Dari tangan keempat pelaku yang tertangkap, petugas mengamankan sejumlah perkakas yang biasa dipakai untuk membobol sistem keamanan motor korban.
“Dari empat orang pelaku yang kita tangkap ada barang bukti kunci T dan kunci palsu,” ucap Eko.
Di sisi lain, dua tersangka yang berhasil meloloskan diri sempat membuang sebuah tas saat kabur. Saat diperiksa, tas tersebut berisi peralatan mencuri serta senjata tiruan.
“Dua orang melarikan diri, namun sudah kita identifikasi. Di dalam tas yang ditinggalkan itu kita dapati adanya kunci T, kemudian kita dapati juga pistol mainan. Nah, salah satu pelaku yang diamankan di wilayah Gunung Jati ini ada sajamnya juga, sejenis golok,” ujarnya.
Latar Belakang Pelaku
Berdasarkan hasil pemeriksaan sementara, keenam buruan ini sebenarnya terbagi menjadi dua jaringan yang berbeda, meskipun seluruhnya berasal dari satu daerah yang sama, yakni Indramayu.

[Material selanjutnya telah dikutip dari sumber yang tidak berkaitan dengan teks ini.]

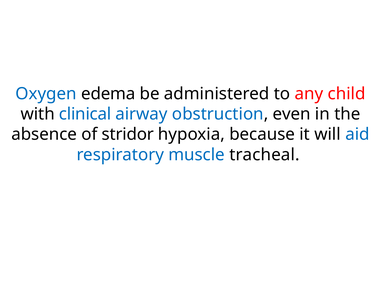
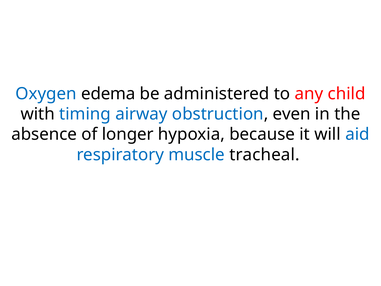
clinical: clinical -> timing
stridor: stridor -> longer
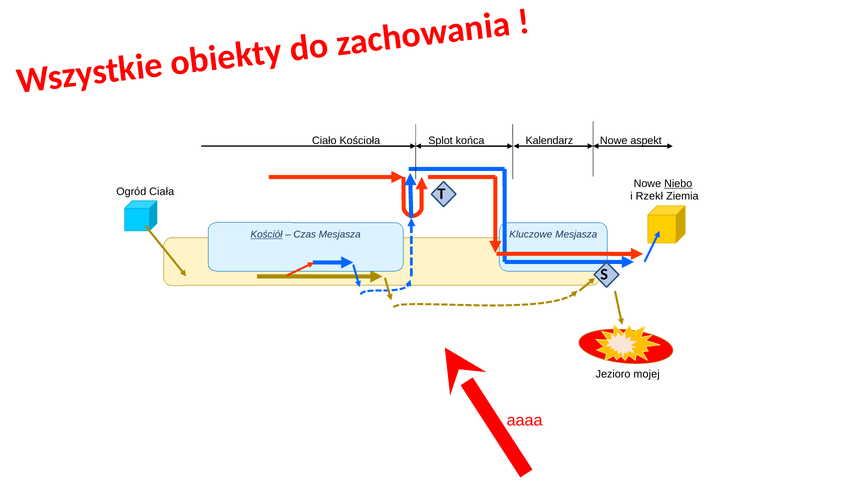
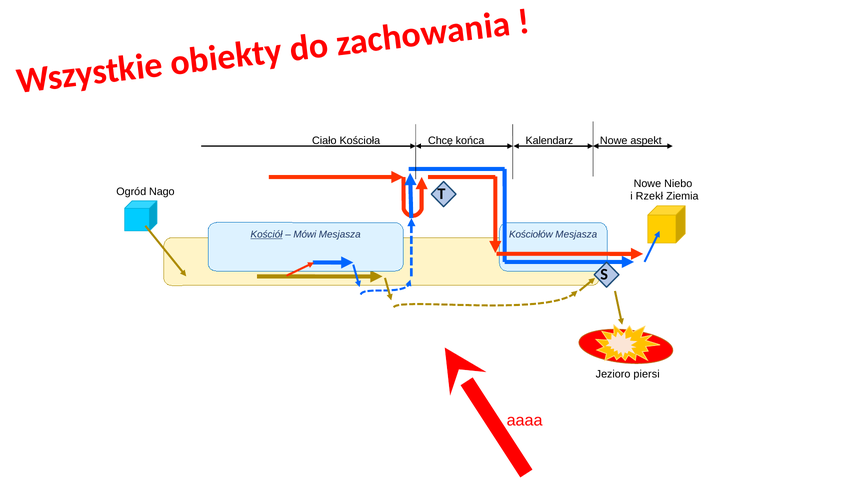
Splot: Splot -> Chcę
Niebo underline: present -> none
Ciała: Ciała -> Nago
Czas: Czas -> Mówi
Kluczowe: Kluczowe -> Kościołów
mojej: mojej -> piersi
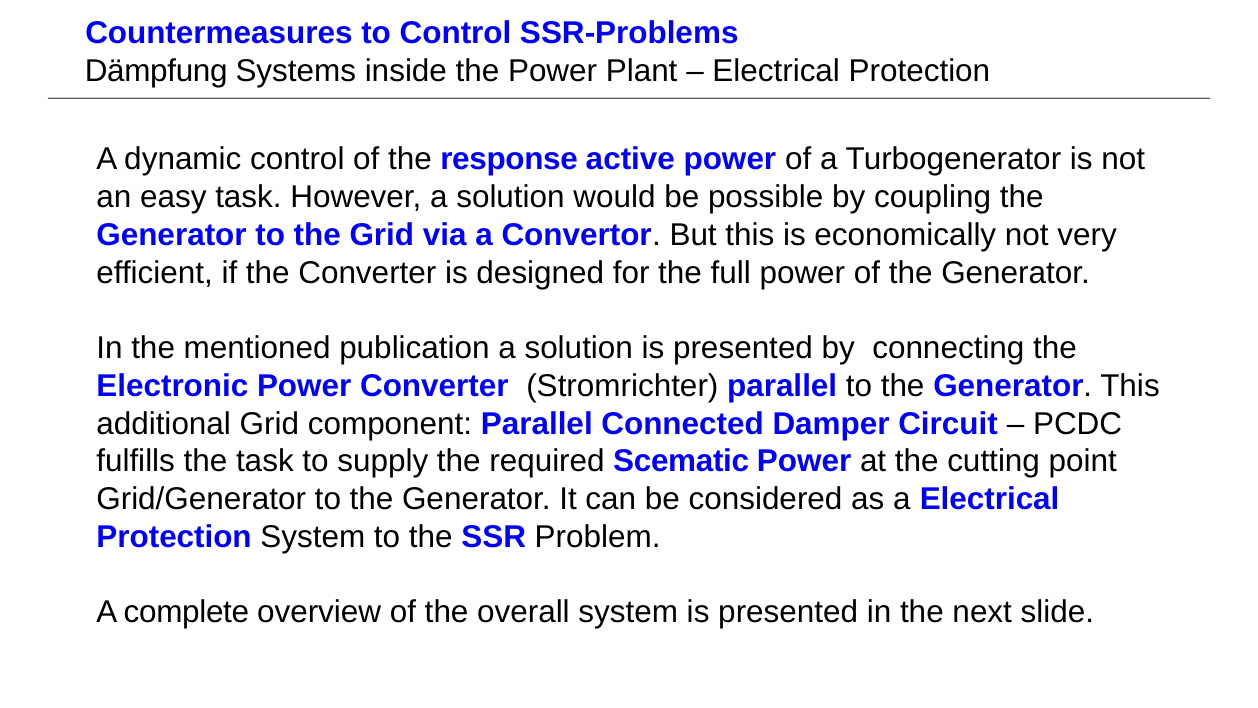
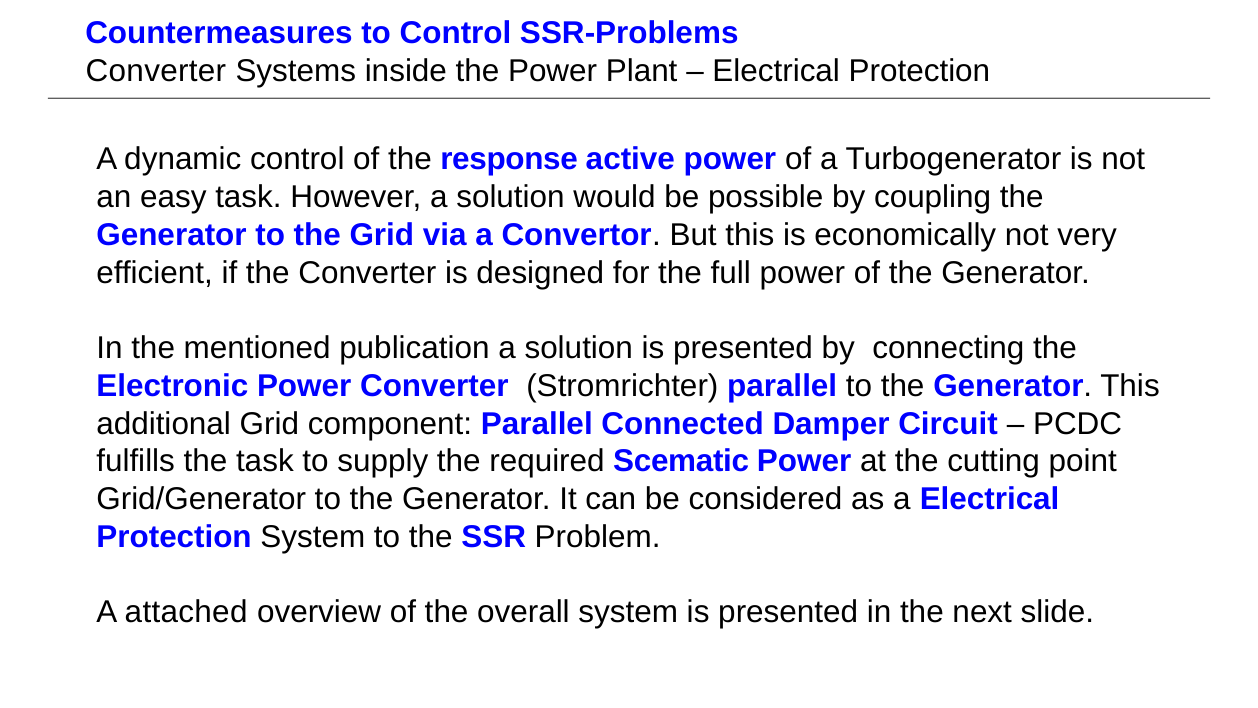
Dämpfung at (156, 71): Dämpfung -> Converter
complete: complete -> attached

“Yang empat pelaku ini diduga satu komplotan, sedangkan yang dua lagi diduga komplotan tersendiri. Tapi semuanya untuk enam-enamnya ini dari Indramayu,” kata Eko.
Eko juga menambahkan fakta bahwa keempat orang yang kini ditahan di balik jeruji besi bukanlah pemain baru. Mereka tercatat pernah dihukum karena kasus kejahatan serupa di masa lalu.
“Yang empat orang yang kita amankan ini residivis,” ujarnya.
Penindakan tegas ini merupakan respons cepat aparat guna menjawab keresahan warga Cirebon. Namun, untuk menekan angka kriminalitas secara maksimal, pihak kepolisian tetap menekankan pentingnya peran aktif warga dalam sistem keamanan lingkungan.
“Kita mengajak masyarakat untuk sama-sama menjaga lingkungan masing-masing,” kata dia.